En même temps que l’interdiction du BDS, Israël a promis l’interdiction des ressortissants étrangers qui demandent publiquement des sanctions contre lui. Mes compagnons de voyage et moi sommes les premières victimes de celle-ci, largement critiquée en tant qu’énorme violation des libertés civiques fondamentales, telles que la liberté d’expression et de résistance non-violente. En criminalisant par cette interdiction de voyage le militantisme en faveur des droits des Palestiniens, Israël est en train de briser le mythe le présentant comme une démocratie juive. Un pays qui interdit ceux qui critiquent ses violations des droits de l’homme est fondamentalement anti-démocratique. Me refuser l’entrée parce que je m’oppose publiquement et sans remords à l’oppression des Palestiniens est un geste de désespoir de la part d’un gouvernement qui sait que sa domination par la force est insoutenable.
Mais l’interdiction révèle aussi qu’Israël a très peur de la puissance des mouvements populaires, de la résistance non-violente et des liens humains d’un côté à l’autre des frontières. Historiquement, les mouvements ayant recours aux boycotts et aux campagnes de désinvestissement ont bâti la pression essentielle à la base, en exigeant des changements de la part des gouvernements et des institutions renforçant des politiques d’oppression. Je pense que ces tactiques sont les plus morales et la voie la plus prometteuse à terme pour assurer, que, un jour, les familles palestiniennes puissent prier, vivre et se déplacer librement dans leur patrie.

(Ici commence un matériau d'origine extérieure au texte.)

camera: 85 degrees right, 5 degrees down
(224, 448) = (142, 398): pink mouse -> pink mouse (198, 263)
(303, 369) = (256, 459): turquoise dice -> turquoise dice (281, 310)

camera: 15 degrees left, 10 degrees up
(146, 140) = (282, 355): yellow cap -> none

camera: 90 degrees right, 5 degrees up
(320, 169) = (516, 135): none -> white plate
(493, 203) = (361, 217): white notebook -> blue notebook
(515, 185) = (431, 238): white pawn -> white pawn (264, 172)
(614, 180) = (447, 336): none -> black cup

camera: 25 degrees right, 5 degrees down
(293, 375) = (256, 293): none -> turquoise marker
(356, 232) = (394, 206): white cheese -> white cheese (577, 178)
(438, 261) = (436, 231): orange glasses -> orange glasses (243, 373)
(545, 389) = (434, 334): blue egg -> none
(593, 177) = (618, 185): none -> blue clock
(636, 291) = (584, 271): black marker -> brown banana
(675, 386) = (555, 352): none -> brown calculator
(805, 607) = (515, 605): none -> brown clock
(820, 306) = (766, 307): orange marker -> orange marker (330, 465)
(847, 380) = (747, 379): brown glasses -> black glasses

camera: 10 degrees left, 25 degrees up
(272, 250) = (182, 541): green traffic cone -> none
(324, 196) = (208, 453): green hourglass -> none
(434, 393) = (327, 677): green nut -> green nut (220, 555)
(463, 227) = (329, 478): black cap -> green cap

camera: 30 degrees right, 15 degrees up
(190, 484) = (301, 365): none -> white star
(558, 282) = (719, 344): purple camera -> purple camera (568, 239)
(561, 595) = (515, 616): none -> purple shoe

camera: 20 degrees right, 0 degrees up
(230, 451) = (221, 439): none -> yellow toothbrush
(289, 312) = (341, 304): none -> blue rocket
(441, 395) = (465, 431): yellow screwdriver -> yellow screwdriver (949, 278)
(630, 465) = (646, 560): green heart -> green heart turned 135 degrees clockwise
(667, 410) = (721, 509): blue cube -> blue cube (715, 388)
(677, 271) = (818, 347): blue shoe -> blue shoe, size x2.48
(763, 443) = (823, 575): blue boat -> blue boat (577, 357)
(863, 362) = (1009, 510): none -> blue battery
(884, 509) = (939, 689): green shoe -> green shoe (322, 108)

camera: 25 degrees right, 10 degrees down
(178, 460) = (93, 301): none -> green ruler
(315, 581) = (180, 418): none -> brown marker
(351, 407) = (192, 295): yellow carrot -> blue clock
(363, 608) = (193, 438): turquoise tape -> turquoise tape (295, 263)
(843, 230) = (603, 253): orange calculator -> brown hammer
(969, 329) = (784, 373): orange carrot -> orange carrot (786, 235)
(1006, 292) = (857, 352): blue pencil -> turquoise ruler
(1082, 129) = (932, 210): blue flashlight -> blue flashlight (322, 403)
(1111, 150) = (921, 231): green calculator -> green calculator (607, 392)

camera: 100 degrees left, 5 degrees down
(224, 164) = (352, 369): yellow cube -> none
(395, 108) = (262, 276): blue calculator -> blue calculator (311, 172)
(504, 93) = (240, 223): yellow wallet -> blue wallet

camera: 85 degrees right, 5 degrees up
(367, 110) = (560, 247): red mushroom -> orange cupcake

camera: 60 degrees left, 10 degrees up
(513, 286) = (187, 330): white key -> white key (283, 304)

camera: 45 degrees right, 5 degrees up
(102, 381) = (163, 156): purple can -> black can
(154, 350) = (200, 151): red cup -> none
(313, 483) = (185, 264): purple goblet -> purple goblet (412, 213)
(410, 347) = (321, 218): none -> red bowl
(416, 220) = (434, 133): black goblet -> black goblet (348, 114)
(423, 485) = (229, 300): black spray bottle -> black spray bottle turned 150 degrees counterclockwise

J’ai finalement décidé de me joindre à cette délégation, parce que s’associer à des militants pacifistes israéliens et palestiniens sur le terrain dans le cadre d’un groupe multiracial et multi-religieux allait me donner une occasion de construire les sortes de résistance fiables dont nous avons besoin sur le chemin de la justice pour tous.
Israël sait que ces relations entres les gens et les mouvements sont assez puissantes pour mettre en cause ses presque 70 années de dépossession et ses 50 années d’occupation. C’est pourquoi le BDS fait tant peur à Israël. La bonne nouvelle c’est que les stratégies répressives d’Israël ne sont pas assez fortes pour empêcher les gens d’établir des relations entre leurs luttes pour la justice.
Nous continuerons à les établir jusqu’à ce que les Palestiniens puissent embarquer sur le prochain vol de la Lufthansa pour rentrer chez eux.
Alissa Wise, 26 juillet 2017
Jewish Voice For Peace/ Voix Juive pour la Paix
(traduit de l’anglais par Yves Jardin, membre du GT de l’AFPS sur les prisonniers)
Le Rabbin Alissa Wise est la directrice adjointe de la Voix Juive pour la Paix.